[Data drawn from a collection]

+++

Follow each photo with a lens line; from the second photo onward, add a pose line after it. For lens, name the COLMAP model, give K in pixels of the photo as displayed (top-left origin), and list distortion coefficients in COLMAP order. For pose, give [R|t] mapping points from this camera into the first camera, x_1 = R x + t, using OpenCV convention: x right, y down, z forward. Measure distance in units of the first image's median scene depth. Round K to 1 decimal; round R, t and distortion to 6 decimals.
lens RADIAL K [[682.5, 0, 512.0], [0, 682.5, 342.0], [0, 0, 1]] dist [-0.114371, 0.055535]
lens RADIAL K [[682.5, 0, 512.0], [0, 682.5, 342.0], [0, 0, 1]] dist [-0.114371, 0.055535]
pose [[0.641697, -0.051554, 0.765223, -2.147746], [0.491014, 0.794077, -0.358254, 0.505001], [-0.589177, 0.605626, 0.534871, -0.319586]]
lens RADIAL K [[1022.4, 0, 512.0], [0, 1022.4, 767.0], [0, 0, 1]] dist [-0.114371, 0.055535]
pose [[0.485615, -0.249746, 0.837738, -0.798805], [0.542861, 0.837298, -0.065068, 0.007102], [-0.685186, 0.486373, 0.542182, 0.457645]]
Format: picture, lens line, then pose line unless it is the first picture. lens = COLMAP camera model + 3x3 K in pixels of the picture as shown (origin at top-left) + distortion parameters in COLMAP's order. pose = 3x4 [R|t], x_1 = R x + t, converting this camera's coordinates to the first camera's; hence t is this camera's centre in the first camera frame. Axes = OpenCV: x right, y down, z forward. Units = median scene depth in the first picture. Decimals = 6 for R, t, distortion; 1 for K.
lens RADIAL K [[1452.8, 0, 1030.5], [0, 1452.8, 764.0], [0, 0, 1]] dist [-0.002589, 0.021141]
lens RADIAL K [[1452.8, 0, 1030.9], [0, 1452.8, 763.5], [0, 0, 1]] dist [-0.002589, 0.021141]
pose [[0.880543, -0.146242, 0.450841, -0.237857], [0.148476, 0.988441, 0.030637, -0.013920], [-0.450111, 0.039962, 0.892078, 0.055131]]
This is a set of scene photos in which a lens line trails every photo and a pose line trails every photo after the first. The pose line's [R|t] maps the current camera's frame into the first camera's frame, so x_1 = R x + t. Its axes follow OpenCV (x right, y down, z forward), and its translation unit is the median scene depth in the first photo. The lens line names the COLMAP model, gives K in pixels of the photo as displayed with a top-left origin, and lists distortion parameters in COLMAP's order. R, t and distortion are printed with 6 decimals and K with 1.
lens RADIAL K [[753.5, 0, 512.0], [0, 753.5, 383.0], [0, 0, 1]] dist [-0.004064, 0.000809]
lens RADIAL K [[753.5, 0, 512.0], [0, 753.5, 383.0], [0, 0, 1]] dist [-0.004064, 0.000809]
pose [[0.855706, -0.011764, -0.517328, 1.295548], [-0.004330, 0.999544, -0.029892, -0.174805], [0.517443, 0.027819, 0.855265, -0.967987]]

+++

| Exercise directions |
Arrange the data above as a two-column CSV headed input and output. Place each text and its answer together in one row, each in its own quoted field, with every line break replaced by a space.

| Finished task |
input,output
"Follow each photo with a lens line; from the second photo onward, add a pose line after it. For lens, name the COLMAP model, give K in pixels of the photo as displayed (top-left origin), and list distortion coefficients in COLMAP order. For pose, give [R|t] mapping points from this camera into the first camera, x_1 = R x + t, using OpenCV convention: x right, y down, z forward. Measure distance in units of the first image's median scene depth. Round K to 1 decimal; round R, t and distortion to 6 decimals.","lens RADIAL K [[682.5, 0, 512.0], [0, 682.5, 342.0], [0, 0, 1]] dist [-0.114371, 0.055535] lens RADIAL K [[682.5, 0, 512.0], [0, 682.5, 342.0], [0, 0, 1]] dist [-0.114371, 0.055535] pose [[0.641697, -0.051554, 0.765223, -2.147746], [0.491014, 0.794077, -0.358254, 0.505001], [-0.589177, 0.605626, 0.534871, -0.319586]] lens RADIAL K [[1022.4, 0, 512.0], [0, 1022.4, 767.0], [0, 0, 1]] dist [-0.114371, 0.055535] pose [[0.485615, -0.249746, 0.837738, -0.798805], [0.542861, 0.837298, -0.065068, 0.007102], [-0.685186, 0.486373, 0.542182, 0.457645]]"
"Format: picture, lens line, then pose line unless it is the first picture. lens = COLMAP camera model + 3x3 K in pixels of the picture as shown (origin at top-left) + distortion parameters in COLMAP's order. pose = 3x4 [R|t], x_1 = R x + t, converting this camera's coordinates to the first camera's; hence t is this camera's centre in the first camera frame. Axes = OpenCV: x right, y down, z forward. Units = median scene depth in the first picture. Decimals = 6 for R, t, distortion; 1 for K.","lens RADIAL K [[1452.8, 0, 1030.5], [0, 1452.8, 764.0], [0, 0, 1]] dist [-0.002589, 0.021141] lens RADIAL K [[1452.8, 0, 1030.9], [0, 1452.8, 763.5], [0, 0, 1]] dist [-0.002589, 0.021141] pose [[0.880543, -0.146242, 0.450841, -0.237857], [0.148476, 0.988441, 0.030637, -0.013920], [-0.450111, 0.039962, 0.892078, 0.055131]]"
"This is a set of scene photos in which a lens line trails every photo and a pose line trails every photo after the first. The pose line's [R|t] maps the current camera's frame into the first camera's frame, so x_1 = R x + t. Its axes follow OpenCV (x right, y down, z forward), and its translation unit is the median scene depth in the first photo. The lens line names the COLMAP model, gives K in pixels of the photo as displayed with a top-left origin, and lists distortion parameters in COLMAP's order. R, t and distortion are printed with 6 decimals and K with 1.","lens RADIAL K [[753.5, 0, 512.0], [0, 753.5, 383.0], [0, 0, 1]] dist [-0.004064, 0.000809] lens RADIAL K [[753.5, 0, 512.0], [0, 753.5, 383.0], [0, 0, 1]] dist [-0.004064, 0.000809] pose [[0.855706, -0.011764, -0.517328, 1.295548], [-0.004330, 0.999544, -0.029892, -0.174805], [0.517443, 0.027819, 0.855265, -0.967987]]"